- TO DO: Locate every line in the data below that contains the word "Коробка", and copy each such line.

- RECORDED DATA:

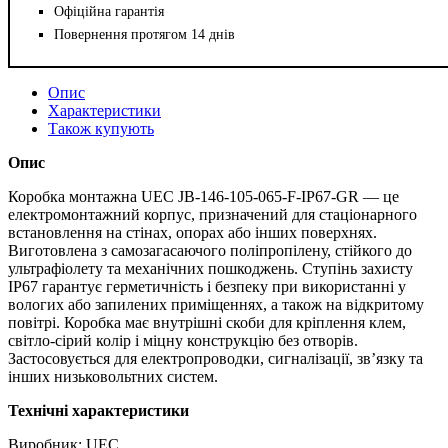
Офіційна гарантія
Повернення протягом 14 днів
Опис
Характеристики
Також купують
Опис
Коробка монтажна UEC JB-146-105-065-F-IP67-GR — це
електромонтажний корпус, призначений для стаціонарного
встановлення на стінах, опорах або інших поверхнях.
Виготовлена з самозагасаючого поліпропілену, стійкого до
ультрафіолету та механічних пошкоджень. Ступінь захисту
IP67 гарантує герметичність і безпеку при використанні у
вологих або запилених приміщеннях, а також на відкритому
повітрі. Коробка має внутрішні скоби для кріплення клем,
світло-сірий колір і міцну конструкцію без отворів.
Застосовується для електропроводки, сигналізації, зв’язку та
інших низьковольтних систем.
Технічні характеристики
Виробник: UEC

- OUTPUT FOR THIS TASK:
Коробка монтажна UEC JB-146-105-065-F-IP67-GR — це
повітрі. Коробка має внутрішні скоби для кріплення клем,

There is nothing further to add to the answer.